**TAREAS PENDIENTES**
a - Según el relato sobre Nápoles, ¿qué alimentos formaban el menú de la tarde anterior junto al Castel dell'Ovo?
b - Indica si cada afirmación coincide con el relato sobre Nápoles y cita las palabras que lo deciden: (i) Toni atendía la recepción; (ii) la mañana amaneció soleada; (iii) la tarde anterior, quien narra se sentó en un banco de madera.
c - Escribe la continuación del relato sobre Nápoles a partir de su última oración.

**FRAGMENTO ORIGINAL**
• • • •
Mol, life and so on

viernes, abril 27, 2012

Capodimonte

Llovía. La mañana se despertó gris y húmeda sin tenerlo previsto. Toni, el chico dominicano que regentaba la recepción, me prestó un paraguas porque, en Nápoles, la lluvia podía ser tan beneficiosa como traicionera: “En Sevilla no ocurre de otro modo”, pensé. Y yo, como siempre, en mangas cortas... Salí a la calle y decidí aplazar un poco la marcha en beneficio de una última excursión: Capodimonte. La tarde anterior me despedí del sol napolitano cerca del Castel dell’Ovo, sentado en un banco pétreo y con los ojos clavados en las salinas aguas del golfo: mozzarella, unos plátanos, un poco de pan de centeno y agua mineral constituían mi menú, tan frugal como exquisito. Barato y, a la vez, único. Como el momento que vivía. Mientras, las olas rompían contra el camino de grandes rocas que conducía a la fortaleza.
• • • •
**DATOS PROPORCIONADOS**

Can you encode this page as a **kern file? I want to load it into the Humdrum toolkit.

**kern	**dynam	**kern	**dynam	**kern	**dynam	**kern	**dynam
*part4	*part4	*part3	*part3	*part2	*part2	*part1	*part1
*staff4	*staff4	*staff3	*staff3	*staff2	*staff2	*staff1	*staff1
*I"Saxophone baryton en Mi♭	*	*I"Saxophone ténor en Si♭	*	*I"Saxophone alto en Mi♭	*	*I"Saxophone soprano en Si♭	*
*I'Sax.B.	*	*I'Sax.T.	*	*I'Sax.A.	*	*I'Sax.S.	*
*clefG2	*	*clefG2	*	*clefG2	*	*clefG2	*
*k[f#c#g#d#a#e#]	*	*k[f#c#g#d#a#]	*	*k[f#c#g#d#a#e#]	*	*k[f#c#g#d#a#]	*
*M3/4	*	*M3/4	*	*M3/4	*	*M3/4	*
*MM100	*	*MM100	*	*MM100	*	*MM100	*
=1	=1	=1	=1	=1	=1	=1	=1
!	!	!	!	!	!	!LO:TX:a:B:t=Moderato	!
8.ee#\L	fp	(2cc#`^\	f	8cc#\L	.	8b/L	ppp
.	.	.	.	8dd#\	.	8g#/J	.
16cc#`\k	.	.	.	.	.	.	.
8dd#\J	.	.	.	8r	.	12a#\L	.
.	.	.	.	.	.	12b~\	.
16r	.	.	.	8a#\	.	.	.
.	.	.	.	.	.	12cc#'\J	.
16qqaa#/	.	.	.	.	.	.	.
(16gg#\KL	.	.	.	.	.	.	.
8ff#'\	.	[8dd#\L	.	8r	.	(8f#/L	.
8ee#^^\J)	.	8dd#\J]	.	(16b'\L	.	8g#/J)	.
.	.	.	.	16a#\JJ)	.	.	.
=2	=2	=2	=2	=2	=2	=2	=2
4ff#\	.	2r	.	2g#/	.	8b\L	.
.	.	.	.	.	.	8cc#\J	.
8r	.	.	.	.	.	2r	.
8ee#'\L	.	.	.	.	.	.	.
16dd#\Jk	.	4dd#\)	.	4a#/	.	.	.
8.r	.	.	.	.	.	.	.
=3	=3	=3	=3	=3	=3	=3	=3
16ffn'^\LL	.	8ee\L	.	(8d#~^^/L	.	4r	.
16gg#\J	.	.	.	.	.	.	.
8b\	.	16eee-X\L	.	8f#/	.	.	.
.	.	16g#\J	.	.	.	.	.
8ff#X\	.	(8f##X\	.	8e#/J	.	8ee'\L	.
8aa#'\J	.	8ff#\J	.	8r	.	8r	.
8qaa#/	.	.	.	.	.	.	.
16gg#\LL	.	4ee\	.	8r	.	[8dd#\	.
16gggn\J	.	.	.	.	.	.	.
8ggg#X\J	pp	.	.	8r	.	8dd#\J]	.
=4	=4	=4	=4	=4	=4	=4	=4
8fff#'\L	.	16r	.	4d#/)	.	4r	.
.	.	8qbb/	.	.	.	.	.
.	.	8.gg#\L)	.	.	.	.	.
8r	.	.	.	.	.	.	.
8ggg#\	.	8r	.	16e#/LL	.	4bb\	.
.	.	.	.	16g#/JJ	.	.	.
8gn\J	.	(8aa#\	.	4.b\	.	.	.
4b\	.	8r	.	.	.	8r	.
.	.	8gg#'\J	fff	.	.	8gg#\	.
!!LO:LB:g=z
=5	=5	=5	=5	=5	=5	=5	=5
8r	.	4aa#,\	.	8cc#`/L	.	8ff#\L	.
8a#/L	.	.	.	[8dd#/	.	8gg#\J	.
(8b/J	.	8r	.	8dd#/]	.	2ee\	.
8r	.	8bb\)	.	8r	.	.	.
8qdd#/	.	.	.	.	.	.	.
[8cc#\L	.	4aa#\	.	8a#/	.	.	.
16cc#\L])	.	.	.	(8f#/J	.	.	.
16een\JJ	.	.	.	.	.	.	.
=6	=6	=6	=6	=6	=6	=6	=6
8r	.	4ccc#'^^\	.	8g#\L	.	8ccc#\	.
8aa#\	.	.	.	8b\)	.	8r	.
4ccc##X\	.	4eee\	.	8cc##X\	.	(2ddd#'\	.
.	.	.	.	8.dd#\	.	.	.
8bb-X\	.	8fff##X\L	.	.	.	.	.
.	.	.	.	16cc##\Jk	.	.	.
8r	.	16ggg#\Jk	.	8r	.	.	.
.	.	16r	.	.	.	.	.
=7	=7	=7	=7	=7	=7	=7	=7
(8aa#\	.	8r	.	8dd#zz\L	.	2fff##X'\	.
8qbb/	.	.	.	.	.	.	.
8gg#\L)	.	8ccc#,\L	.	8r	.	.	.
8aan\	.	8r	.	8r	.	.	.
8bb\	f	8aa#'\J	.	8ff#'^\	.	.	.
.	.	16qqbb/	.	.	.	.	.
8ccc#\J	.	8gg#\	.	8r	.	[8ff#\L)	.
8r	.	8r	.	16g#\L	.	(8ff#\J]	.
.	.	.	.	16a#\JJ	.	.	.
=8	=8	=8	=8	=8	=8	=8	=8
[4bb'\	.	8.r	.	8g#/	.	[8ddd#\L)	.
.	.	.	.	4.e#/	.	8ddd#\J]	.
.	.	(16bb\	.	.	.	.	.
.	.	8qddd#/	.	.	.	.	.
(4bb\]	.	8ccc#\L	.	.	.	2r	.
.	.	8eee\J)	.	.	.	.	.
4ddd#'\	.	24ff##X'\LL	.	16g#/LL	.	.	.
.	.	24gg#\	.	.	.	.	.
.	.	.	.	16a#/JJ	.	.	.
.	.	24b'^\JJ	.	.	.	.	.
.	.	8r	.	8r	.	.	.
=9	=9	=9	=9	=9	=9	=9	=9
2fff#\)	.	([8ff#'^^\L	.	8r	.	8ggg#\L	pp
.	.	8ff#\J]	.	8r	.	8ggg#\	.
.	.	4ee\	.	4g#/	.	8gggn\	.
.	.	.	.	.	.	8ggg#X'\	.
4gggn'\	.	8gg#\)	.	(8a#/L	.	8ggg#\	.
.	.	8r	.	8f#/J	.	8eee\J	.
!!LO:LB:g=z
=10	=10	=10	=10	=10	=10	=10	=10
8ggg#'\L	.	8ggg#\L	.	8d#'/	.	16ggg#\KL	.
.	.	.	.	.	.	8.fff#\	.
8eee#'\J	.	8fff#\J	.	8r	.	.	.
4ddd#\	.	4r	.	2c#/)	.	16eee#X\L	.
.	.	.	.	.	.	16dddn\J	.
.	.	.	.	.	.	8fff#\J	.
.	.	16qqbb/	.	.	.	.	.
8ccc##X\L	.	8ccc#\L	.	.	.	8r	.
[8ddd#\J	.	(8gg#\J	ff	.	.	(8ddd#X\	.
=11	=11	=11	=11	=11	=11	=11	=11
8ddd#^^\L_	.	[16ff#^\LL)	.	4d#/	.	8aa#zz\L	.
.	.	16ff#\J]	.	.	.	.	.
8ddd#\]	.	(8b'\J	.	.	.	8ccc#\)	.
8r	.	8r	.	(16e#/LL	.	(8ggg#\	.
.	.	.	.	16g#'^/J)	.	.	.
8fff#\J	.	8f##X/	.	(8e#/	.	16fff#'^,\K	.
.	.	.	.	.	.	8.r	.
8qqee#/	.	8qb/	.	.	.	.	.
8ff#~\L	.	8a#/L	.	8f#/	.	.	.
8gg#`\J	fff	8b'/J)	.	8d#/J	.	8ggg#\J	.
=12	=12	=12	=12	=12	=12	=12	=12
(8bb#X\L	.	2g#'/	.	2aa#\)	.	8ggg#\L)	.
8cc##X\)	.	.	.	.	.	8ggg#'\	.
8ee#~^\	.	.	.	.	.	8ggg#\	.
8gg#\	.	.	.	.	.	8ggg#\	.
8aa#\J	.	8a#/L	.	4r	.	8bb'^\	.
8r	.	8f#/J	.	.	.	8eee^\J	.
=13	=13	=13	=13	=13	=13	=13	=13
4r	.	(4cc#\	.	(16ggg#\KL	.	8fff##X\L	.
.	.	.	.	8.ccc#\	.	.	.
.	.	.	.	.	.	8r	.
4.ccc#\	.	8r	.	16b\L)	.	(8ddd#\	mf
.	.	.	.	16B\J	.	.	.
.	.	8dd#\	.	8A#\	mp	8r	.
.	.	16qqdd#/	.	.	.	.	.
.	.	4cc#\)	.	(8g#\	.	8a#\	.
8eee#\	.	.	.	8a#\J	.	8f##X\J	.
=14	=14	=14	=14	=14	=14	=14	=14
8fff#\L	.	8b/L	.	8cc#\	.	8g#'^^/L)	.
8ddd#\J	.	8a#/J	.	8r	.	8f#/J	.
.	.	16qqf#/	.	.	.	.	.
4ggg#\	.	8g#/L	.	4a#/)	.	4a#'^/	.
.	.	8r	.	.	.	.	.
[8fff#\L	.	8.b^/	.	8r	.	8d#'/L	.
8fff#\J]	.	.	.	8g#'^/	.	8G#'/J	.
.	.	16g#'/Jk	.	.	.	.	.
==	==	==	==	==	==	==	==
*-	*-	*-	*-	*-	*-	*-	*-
• • • •
**RESPUESTAS POR TAREA**
a - Mozzarella, unos plátanos, un poco de pan de centeno y agua mineral.

b - (i) Sí: «Toni, el chico dominicano que regentaba la recepción». (ii) No: «La mañana se despertó gris y húmeda sin tenerlo previsto». (iii) No: «sentado en un banco pétreo».

c -
Abrí el paraguas y anduve hacia la parada. Eran unos 30 minutos de trayecto, me advirtieron. Subí, validé el billete, tomé asiento y me evadí. Mientras dejaba a ambos lados el Museo Arqueológico Nacional, iglesias barrocas, plazas repletas de palomas y niños o edificios semirruinosos, recordaba con calidez las vivencias que tuve en los meses previos al verano. Duras, pero eran mías: “Lo hice lo mejor que pude y supe, aunque el resultado fuera un desastre”, sentencié. Sobre ruedas, la soledad me cayó como una losa. Pensé que me habría encantado compartir con él aquel instante... aquellas vacaciones. El autobús siguió surcando un mar multicolor de coches viejos y motos serpenteantes. Claxon, vaho y lluvia envolvían todo el habitáculo, favoreciendo la reflexión y el recogimiento por su carácter periódico, mecánico. Paradójico. Como todo en Nápoles. O como casi todo.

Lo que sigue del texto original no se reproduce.